Финогенов внутренне усмехнулся, подумав о том, что неделю назад он мог бы нагнуть своего

начальника, когда тот так откровенно напрашивался, предлагая себя. Он и воспользовался бы таким

щедрым предложением, если бы не обещание, данное Костенко очень давно, что первая ночь после

расставания Толика с очередной несостоявшейся невестой принадлежит ему. В такие моменты

Щербатому нужно было выплеснуть скопившееся напряжение, а Лёня, как никто другой, справлялся

с поставленной задачей.

Дмитрий, конечно, привлёк его внимание, но проверенный временем любовник заслуживал больше

доверия, чем незнакомец. К тому же холёный моложавый Леонид будто был вылеплен специально

для крепких рук Финогенова. За столько лет они изучили друг друга вдоль и поперёк, узнав все

привычки и предпочтения.

Но глупо было бы не признать, что Сизов приглянулся Щербатому. Такие мужики на дороге не

валяются и не каждый день готовы раздвинуть перед кем-то ноги. Сногсшибательным красавцем

новый знакомый не был, но умение держать себя, дополненное внимательным взглядом серых глаз, крепким телосложением и едва заметной ямкой на слегка выпирающем подбородке, привлекали.

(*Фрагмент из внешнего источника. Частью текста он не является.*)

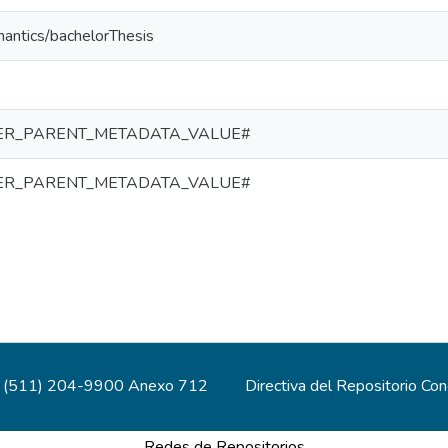
mantics/bachelorThesis
ER_PARENT_METADATA_VALUE#
ER_PARENT_METADATA_VALUE#
(511) 204-9900 Anexo 712
Directiva del Repositorio Co
Redes de Repositorios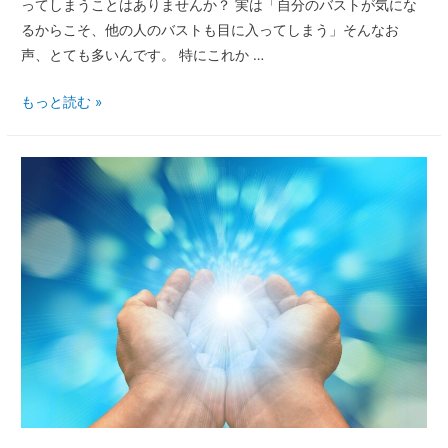
ってしまうことはありませんか？ 実は「自分のバストが気にな
るからこそ、他の人のバストも目に入ってしまう」そんなお
声、とても多いんです。 特にこれか …
もっと読む »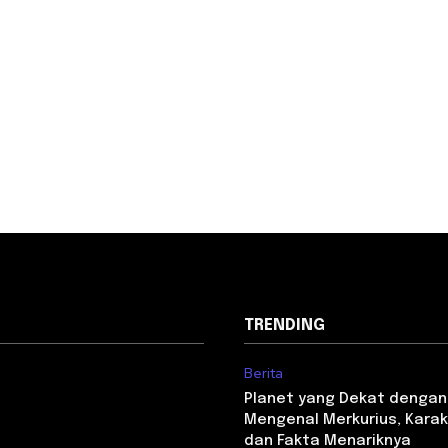
TRENDING
Berita
Planet yang Dekat dengan
Mengenal Merkurius, Karakt
dan Fakta Menariknya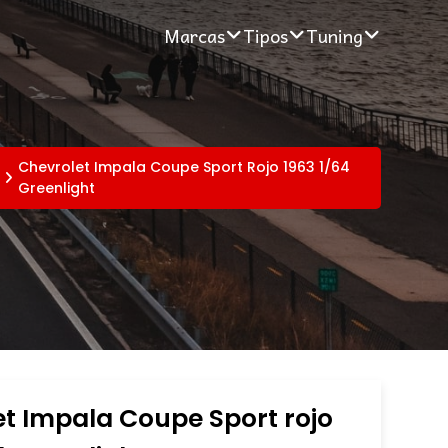
Marcas
Tipos
Tuning
Chevrolet Impala Coupe Sport Rojo 1963 1/64
Greenlight
t Impala Coupe Sport rojo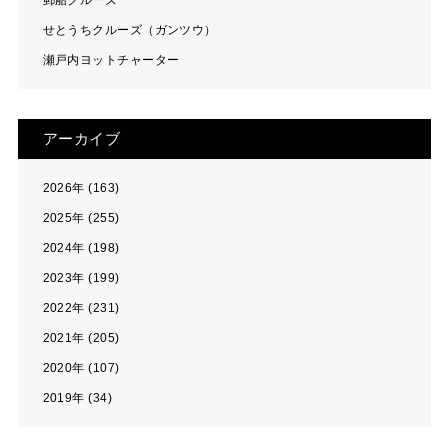
郵船クルーズ
せとうちクルーズ（ガンツウ）
瀬戸内ヨットチャーター
アーカイブ
2026年 (163)
2025年 (255)
2024年 (198)
2023年 (199)
2022年 (231)
2021年 (205)
2020年 (107)
2019年 (34)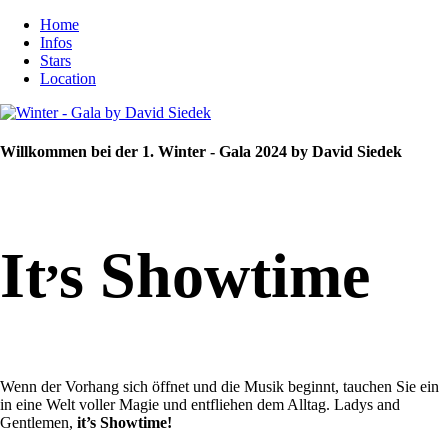
Home
Infos
Stars
Location
Willkommen bei der 1. Winter - Gala 2024 by David Siedek
,
It
s Showtime
Wenn der Vorhang sich öffnet und die Musik beginnt, tauchen Sie ein
in eine Welt voller Magie und entfliehen dem Alltag. Ladys and
Gentlemen,
it’s Showtime!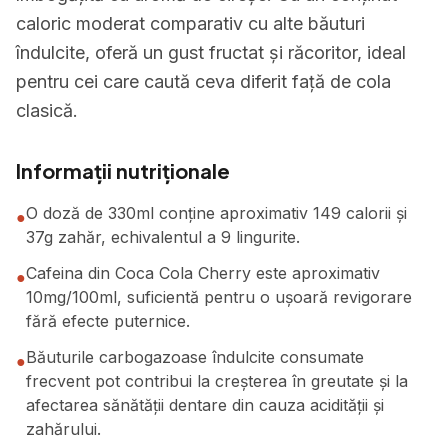
caloric moderat comparativ cu alte băuturi
îndulcite, oferă un gust fructat și răcoritor, ideal
pentru cei care caută ceva diferit față de cola
clasică.
Informații nutriționale
O doză de 330ml conține aproximativ 149 calorii și
●
37g zahăr, echivalentul a 9 lingurite.
Cafeina din Coca Cola Cherry este aproximativ
●
10mg/100ml, suficientă pentru o ușoară revigorare
fără efecte puternice.
Băuturile carbogazoase îndulcite consumate
●
frecvent pot contribui la creșterea în greutate și la
afectarea sănătății dentare din cauza acidității și
zahărului.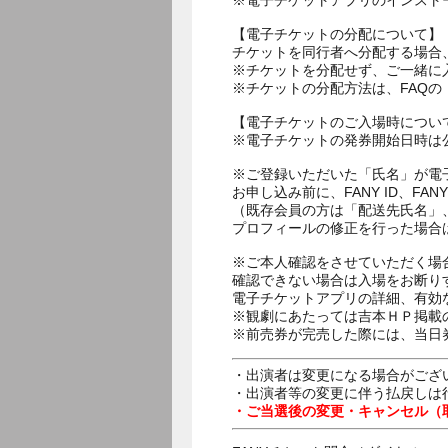
※電子チケットアプリのインスト
【電子チケットの分配について】
チケットを同行者へ分配する場合
※チケットを分配せず、ご一緒に
※チケットの分配方法は、FAQ
【電子チケットのご入場時につい
※電子チケットの発券開始日時は公
※ご登録いただいた「氏名」が電
お申し込み前に、FANY ID、
（既存会員の方は「配送先氏名」
プロフィールの修正を行った場合
※ご本人確認をさせていただく場
確認できない場合は入場をお断り
電子チケットアプリの詳細、有効
※観劇にあたっては吉本ＨＰ掲載の
※前売券が完売した際には、当日
・出演者は変更になる場合がござ
・出演者等の変更に伴う払戻しは
・ご当選後の変更・キャンセル（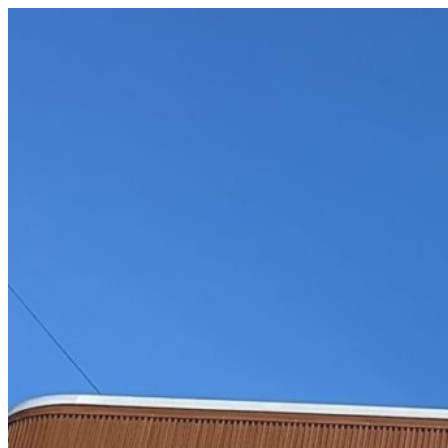
コ
ン
テ
ン
ツ
へ
ス
キ
ッ
プ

Дмитрий напоминал Толику породистого норовистого коня, подтянутого, ухоженного и очень

дорогого. Финогенов любил простоту, считая, что пёстрые обёртки обычно служат для привлечения

к пресным просроченным начинкам, но Сизов пустышкой не казался.

Вспыхнувший в серых глазах гнев принёс Щербатому массу удовольствия, потому что истинные

эмоции прекрасны, когда они не скрыты слоем фальши.

Второй субъект, находившийся в кабинете, несомненно, обращал на себя внимание. Вот уж кто мог

похвастаться внешностью, но не смазливой, как у того же Костенко, а суровой, зрелой, выдержанной, как хорошее вино. Перед такими женщины падают штабелями, мечтая однажды из

воздыхательниц перейти в любовницы, а из любовниц вырасти до законных супруг. Только вот

ледяные тёмно-зелёные глаза были способны заморозить всех воздыхательниц в радиусе километра.

Толику стало интересно, любовники ли эти двое, но мысль казалась столь абсурдной, что отпала

быстрее, чем пришла.

Он не любил пользоваться благосклонностью Кондратенко, но сейчас иного выбора не было, поэтому один звонок и пара фраз, брошенных в трубку, стали необходимостью. После короткого

разговора с Юрием Фёдоровичем, Финогенов спокойно вернулся на рабочее место к заскучавшему

Стрельницкому и внутренне усмехнулся, представив, как разозлится его новый знакомый, поняв, что

уволить обычного охранника ему будет сложнее, чем выпихнуть с насиженного места Захарову.

___

— Понял, — Дмитрий, прервав разговор, с силой сжал телефон.

— Ты чего? — Роман с беспокойством смотрел на друга.

— Дядя звонил. Ты не поверишь, — Сизов даже не пытался скрыть негодование, — я не могу

уволить этого ублюдка!

— Финогенова? Слушай, какая-то мутная история, — Смирнов плюхнулся на стул, вытянув

длинные ноги. — Рожа у этого охранника протокольная, у меня от одного его взгляда зубы сводит.